Torfowisk mamy sporo i podzielono je na siedem głównych typów. Zawodowo zajmuję się od kilkunastu lat bardzo ciekawym siedliskiem o nazwie: górskie i nizinne torfowiska zasadowe o charakterze młak, turzycowisk i mechowisk. Tak długie zajmowanie się głównie jedną młaką o pow. około pół hektara dało mi wiele doświadczenia, a główne jest takie, że jest to tak bogate zbiorowisko, że nawet przy wielkim zainteresowaniu wielu doskonałych botaników i regularnym badaniom, dopiero po blisko dziesięciu latach intensywnych obserwacji udało się uzyskać (prawdopodobnie) pełną listę chronionych i cennych roślin jakie na tej młace występują. Mówiąc wprost : dopiero od roku nie przybywa nowych gatunków na tej liście… Ten aspekt botanicznej praktyki znają jedynie ci, którzy z racji zawodu lub dociekliwości (najlepiej jedno i drugie) odwiedzają latami te same obszary. Eksperci od efektownych, ale powierzchownych analiz florystycznych, zazwyczaj nie docierają do prawdziwego zestawu roślin i dlatego analizując tego typu opracowania mam wrażenie wielkiej nudy płynącej z przewidywalności zestawu podanych gatunków.
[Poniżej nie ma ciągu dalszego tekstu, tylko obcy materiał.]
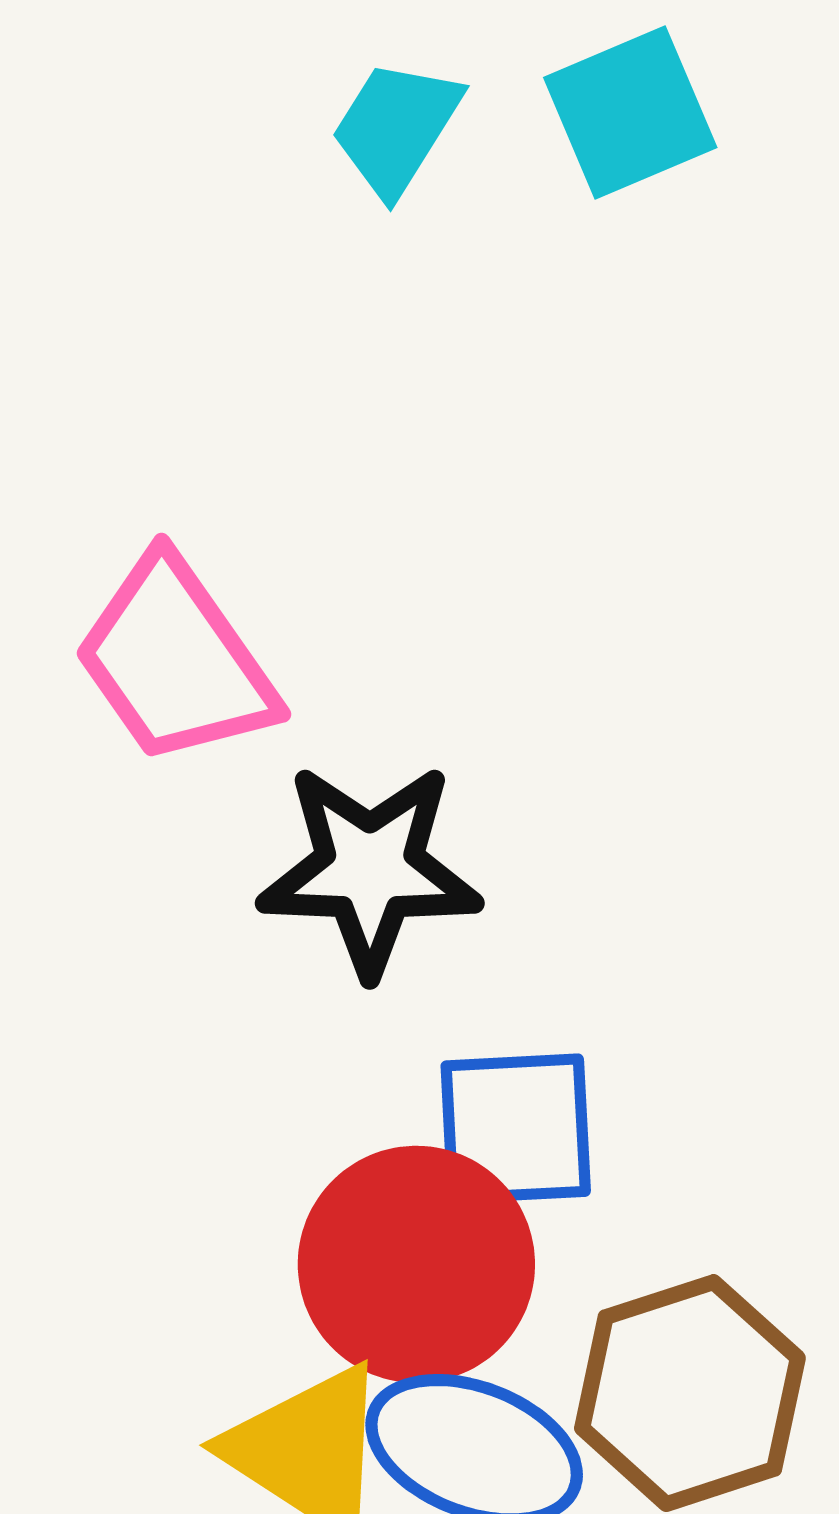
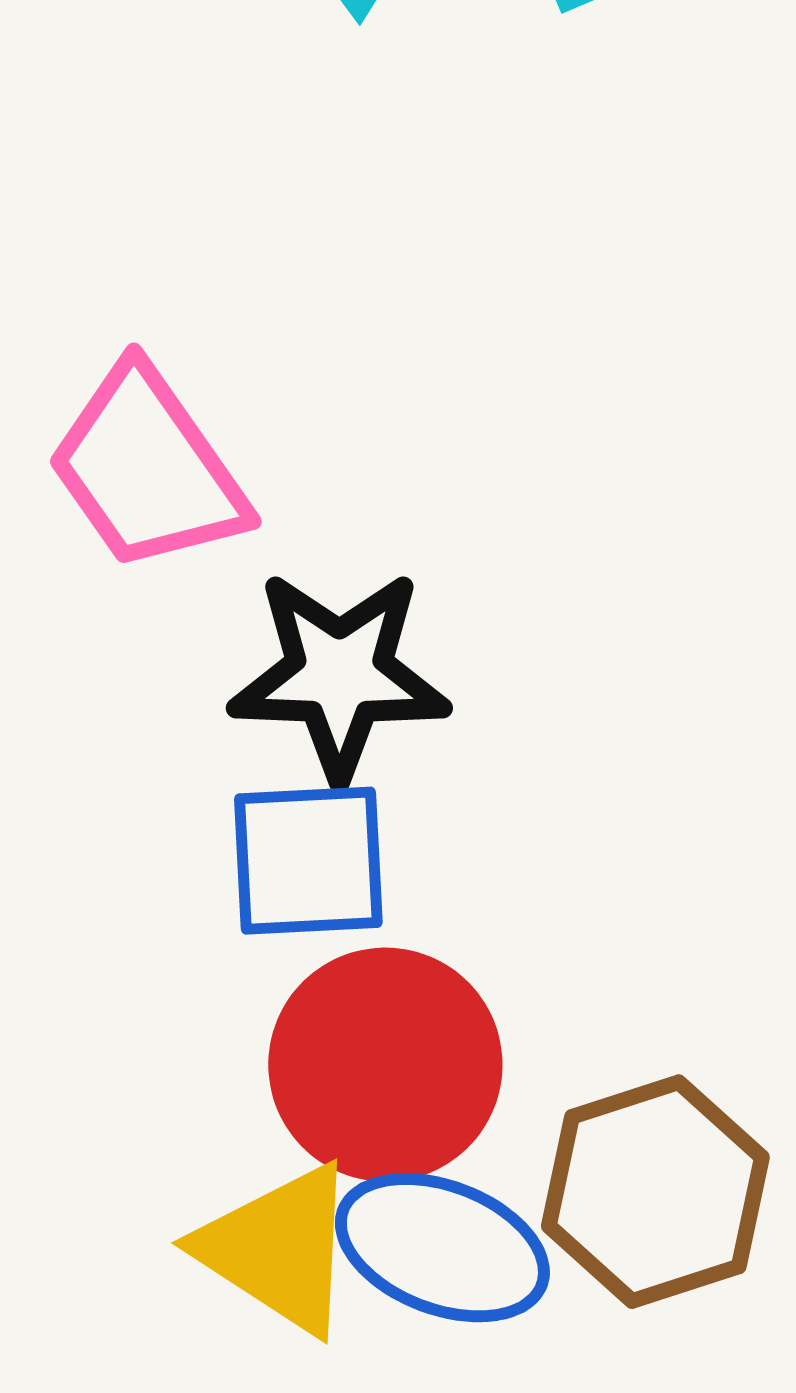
blue square: (516, 1129) -> (308, 861), moved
Wybraliśmy się na spacer po jednym z nie tak licznych obszarów należących do siedlisk określanych jako: karpackie torfowiska wysokie, a my weszliśmy na nie od strony Czarnego Dunajca. Najciekawszy (podczas tej wycieczki) był obszar za czynną kopalnią torfu (!). Torfowiska podhalańskie już nie są z wyglądu naturalnie „wysokie” gdyż eksploatowano na nich dość intensywnie torf w sposób wymagający budowy linii kolei wąskotorowej…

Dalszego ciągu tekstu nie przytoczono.